**Passage à étudier**.
Il y a quelque chose d'étrange à entamer l'examen en commission de ce projet de loi au lendemain de l'intervention du Président de la République qui, pour l'essentiel, a souhaité rassurer les Français sur la maîtrise du virus. Sans que celui-ci ait totalement disparu, la vie économique, sociale et scolaire devrait pouvoir reprendre normalement. Or plutôt que d'organiser la fin de l'état d'urgence sanitaire, ce texte maintient en l'état, et pour une durée de quatre mois après la fin de l'état d'urgence sanitaire fixée, après accord en CMP, au 10 juillet, des dispositions exceptionnelles, attentatoires aux libertés collectives et individuelles, permettant à l'exécutif de faire fi des droits du Parlement, alors même qu'on nous dit que la situation sanitaire est sous contrôle et que les conditions de sécurité sanitaire sont établies.
S'agissant de la limitation des rassemblements, le Conseil d'État a considéré samedi que, même dans le cadre de l'état d'urgence sanitaire, le droit de manifester ne saurait être totalement interdit. D'ailleurs, même interdites, les manifestations se tiennent, inspirant au ministre de l'intérieur un concept particulier consistant à les considérer comme « tolérées ». L'ordre républicain exige pourtant qu'un acte commis en dépit de son interdiction doit être sanctionné. Il devient compliqué de démêler tous ces concepts !
En revenant sur la date du 10 juillet, le projet de loi revient aussi à prolonger sans le dire l'état d'urgence.
Le délai de conservation des données personnelles, à l'article 2, a fait l'objet de débats importants, qui étaient indispensables parce qu'ils touchent à des éléments constitutifs des libertés publiques individuelles. Notre groupe avait voté les dispositions initiales, qui étaient équilibrées. Désormais, le déséquilibre est total, tant sur le plan juridique que politique. Les droits du Parlement ne peuvent plus souffrir de restriction au nom de l'état d'urgence sanitaire, dès lors que celui-ci n'est plus de mise et alors même que nous serions capables de prendre les dispositions nécessaires dans des situations exceptionnelles de retour de l'épidémie.
Nous ne pouvons pas nous satisfaire d'un Parlement qui abandonnerait ses droits à l'exécutif. C'est la raison pour laquelle nous avons déposé des amendements de suppression des articles 1er et 2. Les députés du groupe UDI et indépendants voteront résolument contre ce texte.

**Données fournies**.
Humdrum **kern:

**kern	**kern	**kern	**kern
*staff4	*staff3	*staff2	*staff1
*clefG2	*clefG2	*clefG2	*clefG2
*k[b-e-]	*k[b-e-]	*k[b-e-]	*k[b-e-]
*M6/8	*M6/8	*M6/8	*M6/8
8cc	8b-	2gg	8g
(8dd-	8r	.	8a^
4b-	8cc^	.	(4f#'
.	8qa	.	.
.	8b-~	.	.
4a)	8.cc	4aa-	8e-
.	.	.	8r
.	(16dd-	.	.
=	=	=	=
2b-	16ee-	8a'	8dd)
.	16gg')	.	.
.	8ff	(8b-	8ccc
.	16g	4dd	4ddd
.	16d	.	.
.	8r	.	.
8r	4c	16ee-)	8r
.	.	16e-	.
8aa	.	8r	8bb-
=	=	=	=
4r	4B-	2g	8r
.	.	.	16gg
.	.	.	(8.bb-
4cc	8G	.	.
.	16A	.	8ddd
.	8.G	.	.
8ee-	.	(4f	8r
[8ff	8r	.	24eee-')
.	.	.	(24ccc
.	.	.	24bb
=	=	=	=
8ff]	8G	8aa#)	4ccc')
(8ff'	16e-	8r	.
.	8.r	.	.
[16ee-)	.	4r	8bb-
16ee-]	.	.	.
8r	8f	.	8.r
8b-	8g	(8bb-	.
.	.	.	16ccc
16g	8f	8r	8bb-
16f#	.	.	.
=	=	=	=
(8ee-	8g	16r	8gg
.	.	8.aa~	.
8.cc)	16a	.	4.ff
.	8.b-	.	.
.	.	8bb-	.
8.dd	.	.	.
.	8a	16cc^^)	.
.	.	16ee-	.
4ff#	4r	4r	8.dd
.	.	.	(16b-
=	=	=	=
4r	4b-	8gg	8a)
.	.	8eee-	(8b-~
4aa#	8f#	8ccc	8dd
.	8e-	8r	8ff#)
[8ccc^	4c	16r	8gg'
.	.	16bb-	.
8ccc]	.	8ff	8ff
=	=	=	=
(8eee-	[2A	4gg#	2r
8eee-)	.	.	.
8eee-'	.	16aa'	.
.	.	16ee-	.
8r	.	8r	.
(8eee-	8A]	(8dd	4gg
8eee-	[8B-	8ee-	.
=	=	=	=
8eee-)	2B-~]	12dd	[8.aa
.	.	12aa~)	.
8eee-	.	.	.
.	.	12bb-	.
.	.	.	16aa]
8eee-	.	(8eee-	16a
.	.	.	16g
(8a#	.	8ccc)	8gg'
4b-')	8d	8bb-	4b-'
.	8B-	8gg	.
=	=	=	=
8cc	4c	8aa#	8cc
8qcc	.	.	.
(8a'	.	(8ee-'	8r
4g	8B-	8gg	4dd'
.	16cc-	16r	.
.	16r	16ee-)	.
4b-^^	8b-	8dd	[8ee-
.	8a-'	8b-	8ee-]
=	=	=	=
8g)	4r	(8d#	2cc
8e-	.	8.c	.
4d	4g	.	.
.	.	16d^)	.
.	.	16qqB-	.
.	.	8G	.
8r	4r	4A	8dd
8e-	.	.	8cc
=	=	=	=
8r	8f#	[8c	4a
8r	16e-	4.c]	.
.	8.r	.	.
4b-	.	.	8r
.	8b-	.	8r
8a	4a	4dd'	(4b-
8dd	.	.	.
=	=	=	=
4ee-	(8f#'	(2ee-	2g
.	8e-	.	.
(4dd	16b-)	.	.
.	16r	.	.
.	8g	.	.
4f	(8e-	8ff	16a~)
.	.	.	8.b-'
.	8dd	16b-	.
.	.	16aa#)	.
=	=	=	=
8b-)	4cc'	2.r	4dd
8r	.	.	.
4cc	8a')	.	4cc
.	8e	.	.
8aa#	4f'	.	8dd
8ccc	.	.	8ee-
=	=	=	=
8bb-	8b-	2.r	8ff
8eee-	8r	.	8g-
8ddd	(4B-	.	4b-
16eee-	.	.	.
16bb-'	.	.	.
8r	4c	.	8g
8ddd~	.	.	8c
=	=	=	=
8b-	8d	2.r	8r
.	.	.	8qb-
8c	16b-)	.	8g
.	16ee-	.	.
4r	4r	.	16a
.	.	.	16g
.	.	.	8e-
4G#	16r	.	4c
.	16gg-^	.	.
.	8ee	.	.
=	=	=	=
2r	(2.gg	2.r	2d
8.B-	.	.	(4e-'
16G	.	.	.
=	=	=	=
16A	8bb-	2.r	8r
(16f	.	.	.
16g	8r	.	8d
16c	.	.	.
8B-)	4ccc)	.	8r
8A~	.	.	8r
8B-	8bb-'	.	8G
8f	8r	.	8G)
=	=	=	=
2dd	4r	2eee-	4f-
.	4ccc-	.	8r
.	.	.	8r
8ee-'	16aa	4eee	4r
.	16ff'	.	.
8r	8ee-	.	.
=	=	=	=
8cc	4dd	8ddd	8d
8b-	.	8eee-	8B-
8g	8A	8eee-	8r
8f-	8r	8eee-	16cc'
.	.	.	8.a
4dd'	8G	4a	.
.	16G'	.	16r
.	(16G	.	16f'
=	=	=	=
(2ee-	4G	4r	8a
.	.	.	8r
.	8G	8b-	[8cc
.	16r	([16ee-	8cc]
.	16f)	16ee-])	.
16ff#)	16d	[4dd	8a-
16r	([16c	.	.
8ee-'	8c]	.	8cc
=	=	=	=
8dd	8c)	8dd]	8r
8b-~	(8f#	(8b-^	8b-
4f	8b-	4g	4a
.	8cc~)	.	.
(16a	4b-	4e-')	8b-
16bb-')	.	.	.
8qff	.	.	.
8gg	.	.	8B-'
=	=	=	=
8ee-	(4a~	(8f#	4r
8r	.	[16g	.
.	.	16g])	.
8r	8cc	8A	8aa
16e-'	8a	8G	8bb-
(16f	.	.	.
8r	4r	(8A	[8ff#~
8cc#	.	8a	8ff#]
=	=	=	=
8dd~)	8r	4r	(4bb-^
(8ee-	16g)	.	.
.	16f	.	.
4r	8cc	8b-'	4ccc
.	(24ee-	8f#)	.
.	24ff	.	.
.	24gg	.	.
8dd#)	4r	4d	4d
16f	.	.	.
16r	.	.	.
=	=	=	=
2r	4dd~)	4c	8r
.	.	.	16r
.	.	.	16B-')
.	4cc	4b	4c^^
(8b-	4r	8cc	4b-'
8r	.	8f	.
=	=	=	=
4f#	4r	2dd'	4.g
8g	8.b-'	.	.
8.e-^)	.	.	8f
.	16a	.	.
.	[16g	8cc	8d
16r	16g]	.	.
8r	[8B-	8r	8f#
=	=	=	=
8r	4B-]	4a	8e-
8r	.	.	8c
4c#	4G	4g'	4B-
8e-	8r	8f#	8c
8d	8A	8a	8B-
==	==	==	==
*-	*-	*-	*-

**Consigne**.
Selon le passage à étudier, pour quelle raison le groupe UDI et indépendants a-t-il déposé des amendements de suppression des articles 1er et 2 ? Répondez en une à trois phrases. Les lignes forment un matériau à part, indépendant du passage.

**Corrigé**.
Le groupe a déposé ces amendements parce qu'il ne peut pas se satisfaire d'un Parlement qui abandonnerait ses droits à l'exécutif.